I feel we've taken a pretty close look at Raines (who was fantastic and well-rounded) and Dawson (who was pretty good and hit a lot of home runs).  However, it's extremely reasonable to say that neither of them should have won the 1987 NL MVP award.

  • Tony Gwynn led the NL with 7.4 fWAR  and 8.5 rWAR that season by turning in a .370/.447/.511 line for the last place Padres.  As you would expect, Gwynn didn't rate real well in the categories that probably won the award for Dawson (7 HR, 54 RBI), but he did score 119 runs and stole 56 bases in 68 attempts.
  • Eric Davis... Boy, Eric Davis was a monster.  Davis hit .293/.399/.593 that season with 37 HR and 50 SB!  He also finished third in the NL with 120 Runs and eighth with 100 RBI.  This led to Davis finishing second in the NL with 7.1 fWAR and 7.9 rWAR, with significantly better numbers in those categories MVP voters tend to look closely at than Gwynn had.  Unlike Gwynn (top WAR) and Dawson (who won), Davis played on a decent (84-78) Reds team that finished second in the NL West.
  • Dale Murphy was an excellent hitter who had a career year (OK... we could argue 1983 or 1987) for the Braves.  Murphy hit .295/.417/.580 with 44 HR, 16 SB, 115 Runs, and 105 RBI.  This placed him third by both versions of WAR (actually tied for second in fWAR at 7.1, 7.7 rWAR).  Murphy did have the negative team stigma that Gwynn and (again, the winner) Dawson had, as the Braves finished fifth in the NL West at 69-92.
  • Ozzie Smith and Jack Clark placed second and third for the eventual pennant winning Cardinals, who lost to the Twins in 7 games that season.  Smith could be an exercise in showing that the voters didn't solely look at the HR (0) and RBI (75) totals of players.  He did have a terrific season batting .303/.392/.388 with 43 SB in 52 attempts and 104 runs.  Of course, Ozzie's bat was just secondary.  He finished fifth in both versions of WAR (6.3 fWAR, 6.4 rWAR) right behind Raines.  Clark was the prototypical slugger and had one of the greatest three true outcomes seasons of all time (35 HR, 24.9% K rate, 24.4% BB rate).

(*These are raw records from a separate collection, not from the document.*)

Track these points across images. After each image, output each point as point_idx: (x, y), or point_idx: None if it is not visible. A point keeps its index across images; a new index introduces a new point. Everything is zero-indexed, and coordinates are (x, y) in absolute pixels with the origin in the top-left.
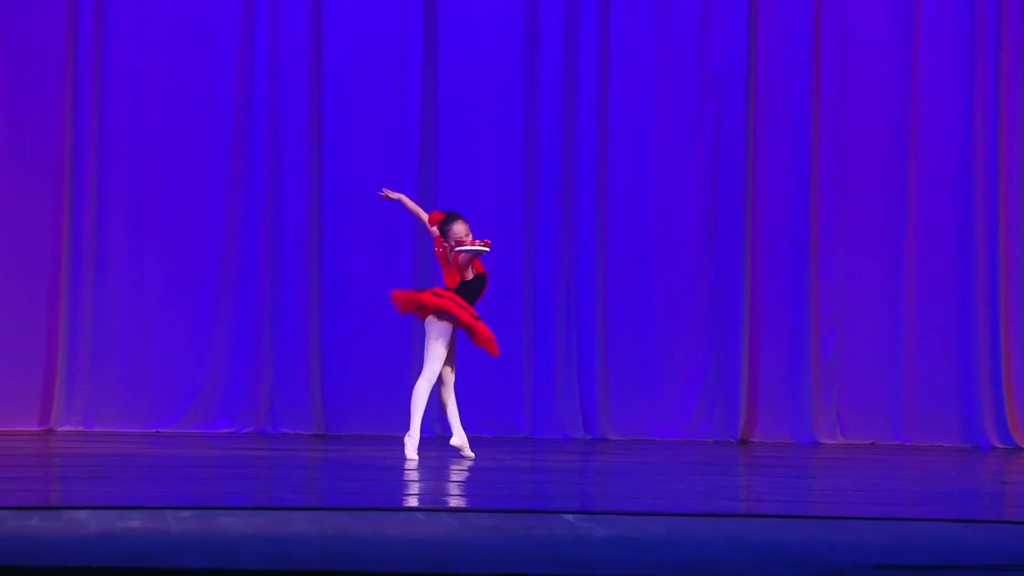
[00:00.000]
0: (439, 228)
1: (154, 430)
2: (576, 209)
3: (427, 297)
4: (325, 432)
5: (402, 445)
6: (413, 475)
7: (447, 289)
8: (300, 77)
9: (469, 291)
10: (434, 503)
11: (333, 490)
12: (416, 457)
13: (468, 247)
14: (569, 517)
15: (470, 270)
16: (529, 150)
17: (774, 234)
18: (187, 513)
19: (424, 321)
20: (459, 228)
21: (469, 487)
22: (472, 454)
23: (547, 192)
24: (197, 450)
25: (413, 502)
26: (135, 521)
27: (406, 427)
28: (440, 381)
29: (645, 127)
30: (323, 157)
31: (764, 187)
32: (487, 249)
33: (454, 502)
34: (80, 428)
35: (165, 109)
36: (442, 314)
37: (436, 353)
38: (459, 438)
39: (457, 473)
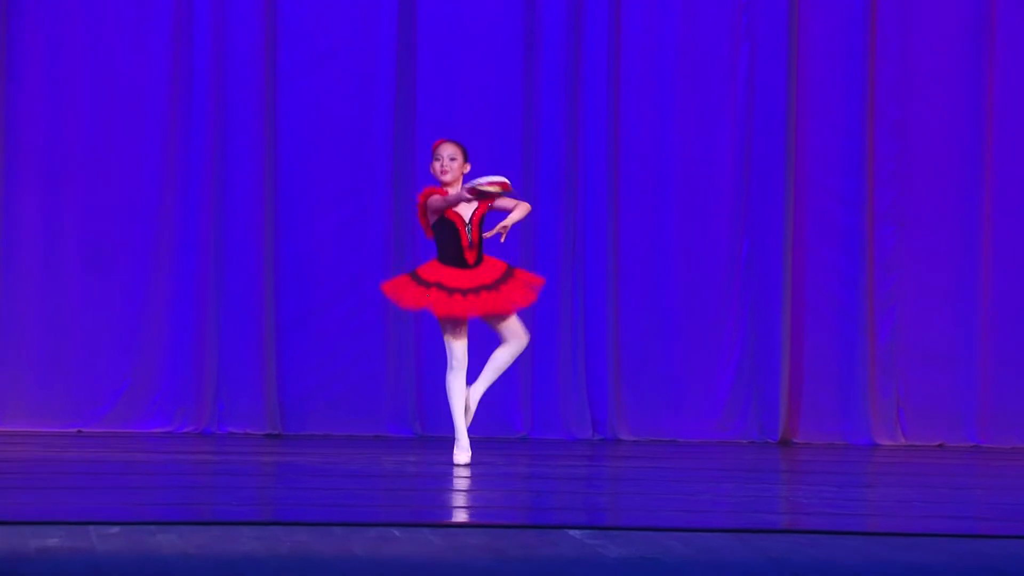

Looking at the 1987 season in hindsight, I think my top three probably would have been Davis, Gwynn, and Raines.  While I don't think that a contribution to a winning effort is everything, I do think that it can be a tiebreaker between two close candidates, so I'd go with Davis over Gwynn and Raines over Murphy.  Dawson had a tremendous power hitting season, but I'm not so sure that he would have finished in the top ten in the voting based on how the way that many of us look at the game has changed.

In conclusion

OK... I'm almost 4,000 words into this, so we're probably past the point of TL;DR for some of you.  Time to shut it down.  Essentially, my feeling is that Dawson probably never reaches the Hall of Fame without winning that 1987 NL MVP.  His former teammate, who has superior career numbers and had better numbers that season based on how we look at the game now, may never get that call.

I do realize that Raines is a darling of the sabermetric community and, despite the fact that he needs to make up 20% of the vote, I think that we're moving in the right direction.  I'm hopeful that despite the logjam based on all of the PED candidates, more of the voters who are on the fence about his candidacy will take a closer look at why Raines belongs in the Hall of Fame as he enters his final two seasons on the ballot.  In no way am I trying to demean the fact that Dawson made it to Cooperstown.  However, I do feel that if only one of these two former Expos greats ends up being enshrined, the voters have absolutely picked the wrong one.

Since 1987 was the crown jewel in Dawson's playing career, I thought it would be a fun exercise to tackle how that race played out looking at it through a pair of 2015 glasses.  For those of you who made it this far, I hope you enjoyed it, too.



I'd like to give a hat tip to FBB reader nostalgic for inspiring this article by commenting on Dawson in my Michael Taylor article last week.